Assim, os subordinados ficam cheios de inveja e cobiça, esperando o momento de fraqueza do chefe e qualquer oportunidade que os favoreça para agredi-lo com a força e traí-lo com a astúcia. O próprio chefe não pode estar isento das conseqüências do seu método, não pode deixar de ficar sujeito as leis do sistema usado por ele, as do plano de vida onde todos vivem, chefe e subordinados. Os comandados estão sempre olhando os defeitos e erros do chefe para tirar proveito, usufruir vantagem, com objetivo de furtar-lhe os frutos da sua vitória, e, por sua vez, vencer, substituindo-o na tão almejada posição de domínio.

Os que tiveram de obedecer tudo isso aprenderam na escola do chefe. Agora eles vão ensinar ao mestre. Observaram o suficiente, e acabaram por se dar conta do que se acha atrás dos bastidores das bonitas teorias do domínio em nome de Deus, do direito, da justiça, para o bem do povo e do progresso do mundo etc. E por muito andarem nesse caminho, descobriram uma verdade diferente - a da luta pela vida - na qual o mais forte vence para atender ao seu interesse, posição aberta a qualquer um, logo que dê prova de ser o mais forte.

Quando a maioria chega a desenvolver sua inteligência até esse ponto, então caem as barreiras do mito, da fé cega, do medo do desconhecido, da ignorância, com que os chefes procuram acalmar a natural rebeldia do homem Aparece, então, nua e crua a realidade biológica, a das duras leis da vida. E quando os povos chegam a perceber que os chefes têm direitos porque souberam conquistá-los com força e astúcia, então esses povos compreendem também, pela mesma lei, que não poderão ter direito se não souberem conquistá-los com o mesmo método. E assim se inicia, através de um amadurecimento natural, o lento pressionar da reação, até estourar na revolta, onde os rebeldes imitam o método dos seus chefes, método que os conduziu à vitória.

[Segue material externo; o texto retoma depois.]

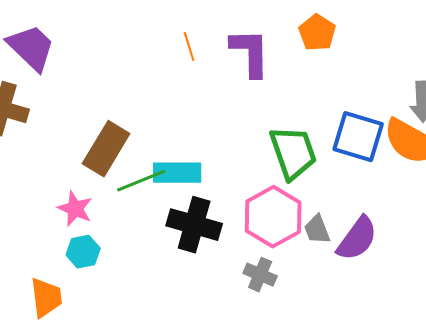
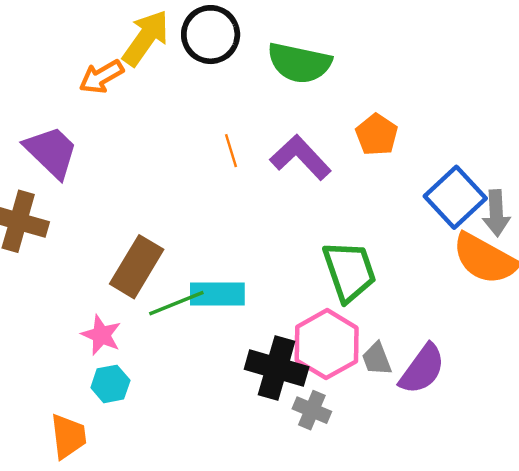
purple L-shape: (250, 53) -> (300, 157), turned -42
blue square: (358, 137) -> (455, 197), moved, turned 30
black cross: (194, 225) -> (277, 368), moved

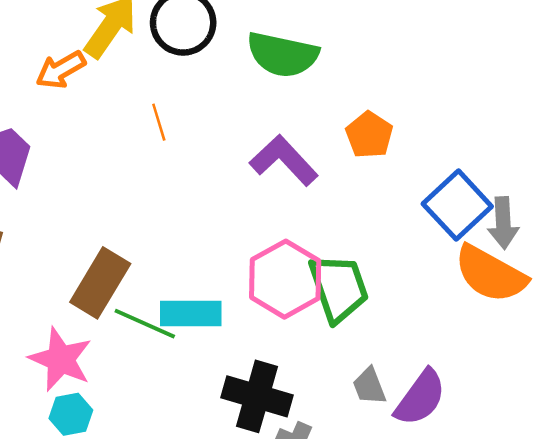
orange line: (231, 151) -> (159, 122), moved
green line: (176, 303) -> (145, 324), turned 46
pink star: (101, 335) -> (61, 359), size x1.4
pink hexagon: (327, 344) -> (285, 279), moved

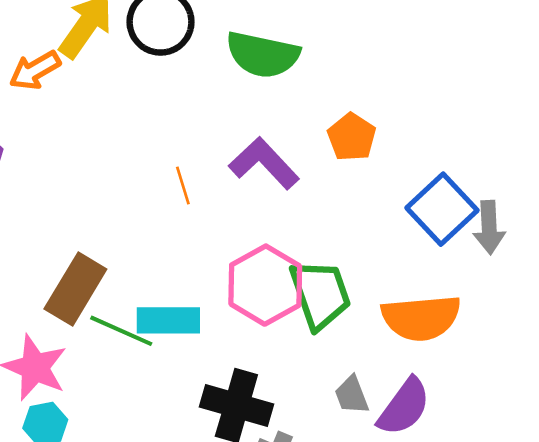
orange line: (159, 122) -> (183, 186), moved
orange semicircle: (490, 274) -> (421, 318), moved, turned -34

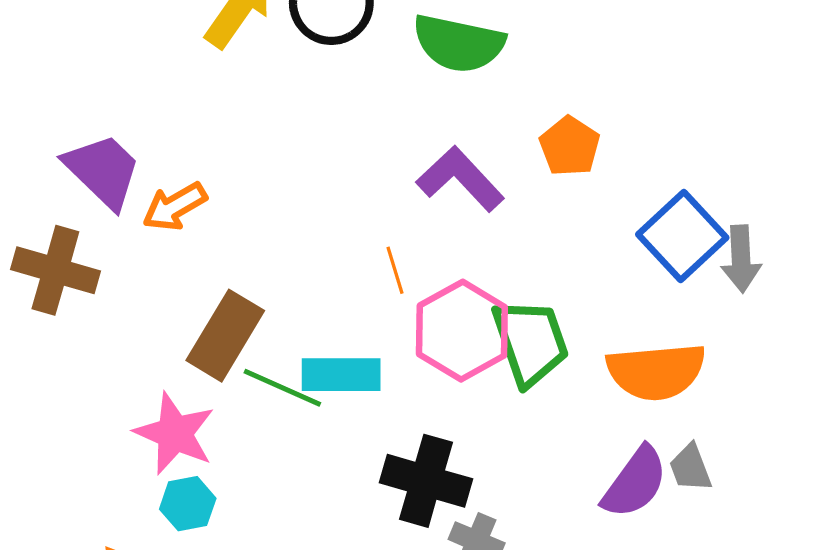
orange arrow: (35, 70) -> (175, 207), moved
orange line: (183, 186) -> (395, 270), moved
gray trapezoid: (352, 395) -> (690, 468), moved

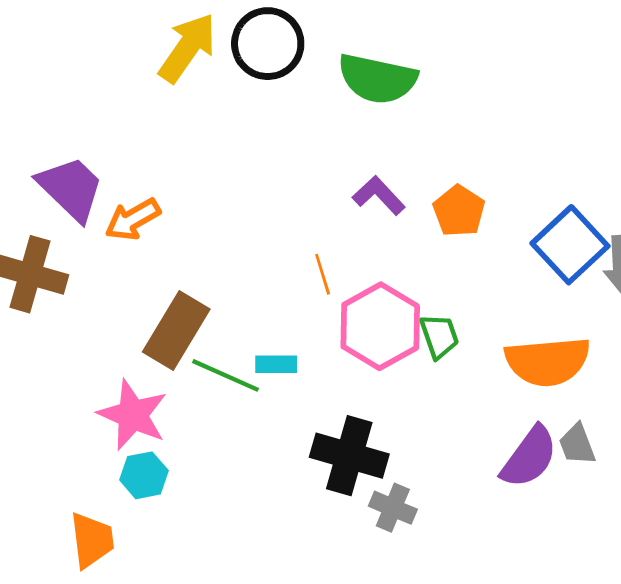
orange pentagon: (570, 146) -> (459, 211), moved
purple L-shape: (460, 179) -> (379, 195), size x0.7
green trapezoid: (530, 342) -> (439, 336), size x0.6
cyan rectangle: (341, 375) -> (276, 364), size x0.6

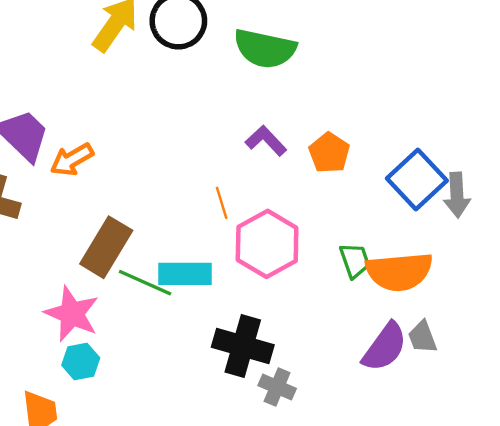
green trapezoid: (439, 336) -> (355, 261), moved
cyan rectangle: (276, 364) -> (185, 274), size x1.6

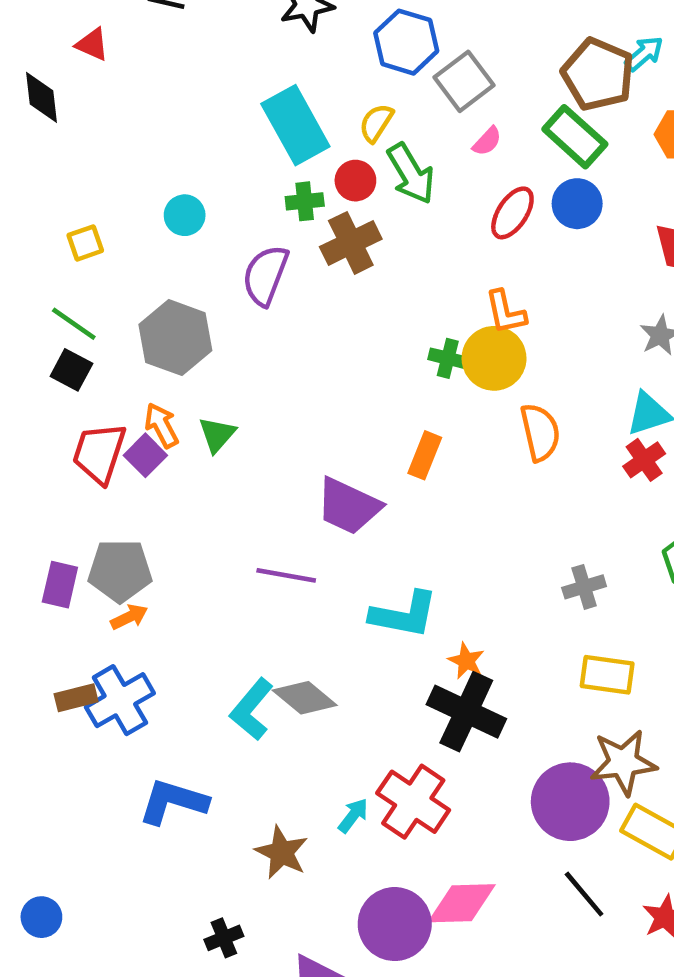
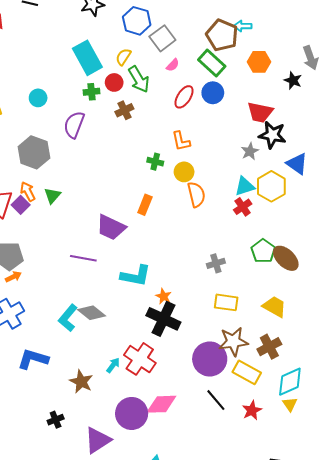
cyan arrow: (644, 54) -> (243, 26), turned -138
brown cross: (351, 243) -> (124, 110), moved, size x0.7
yellow circle: (494, 358) -> (184, 172), moved, size x0.7

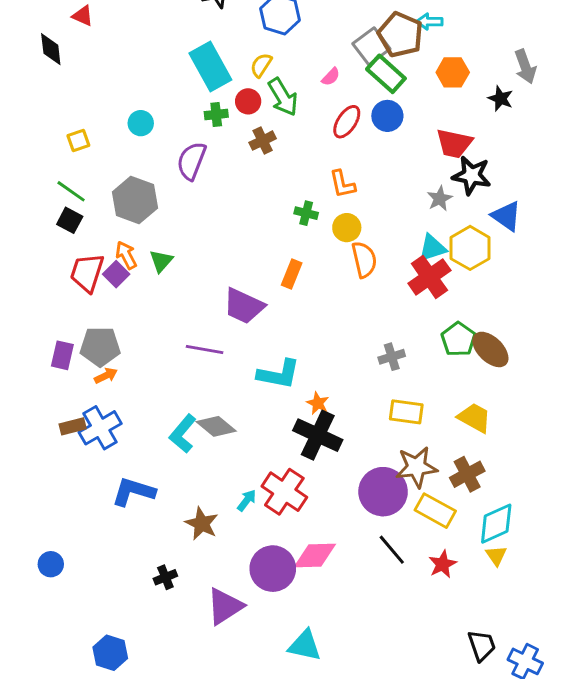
gray square: (162, 38) -> (371, 46), moved
red cross: (243, 207) -> (429, 277), size x1.6

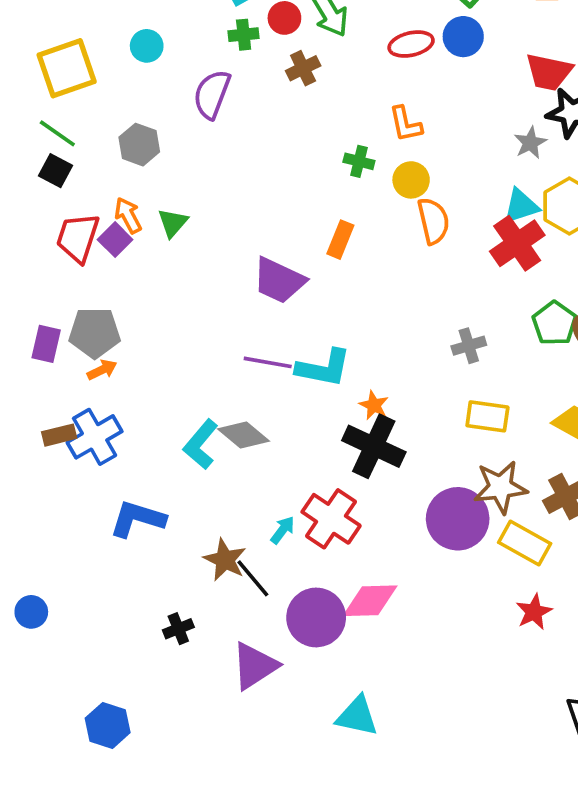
red ellipse: (347, 122) -> (411, 44), turned 44
yellow square: (78, 141) -> (67, 68), size x2.0
gray hexagon: (135, 200) -> (139, 145), size x0.7
purple line: (205, 349) -> (268, 362), moved
black line: (392, 550) -> (253, 578), moved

Podemos ver, desta maneira, como a Lei automaticamente realiza sua justiça, utilizando elementos diferentes, colaborando todos para o mesmo objetivo, a evolução comum. Assim, se a opressão dos chefes gera a dor nos que a ele estão sujeitos, nestes ela acorda a inteligência que os fará vencedores. Assim, a posição de dominantes e dominados é posição percorrida por todos, para que todos aprendam na mesma escola a mesma lição. Esclareceremos ainda melhor estes conceitos, com exemplos, no capítulo seguinte.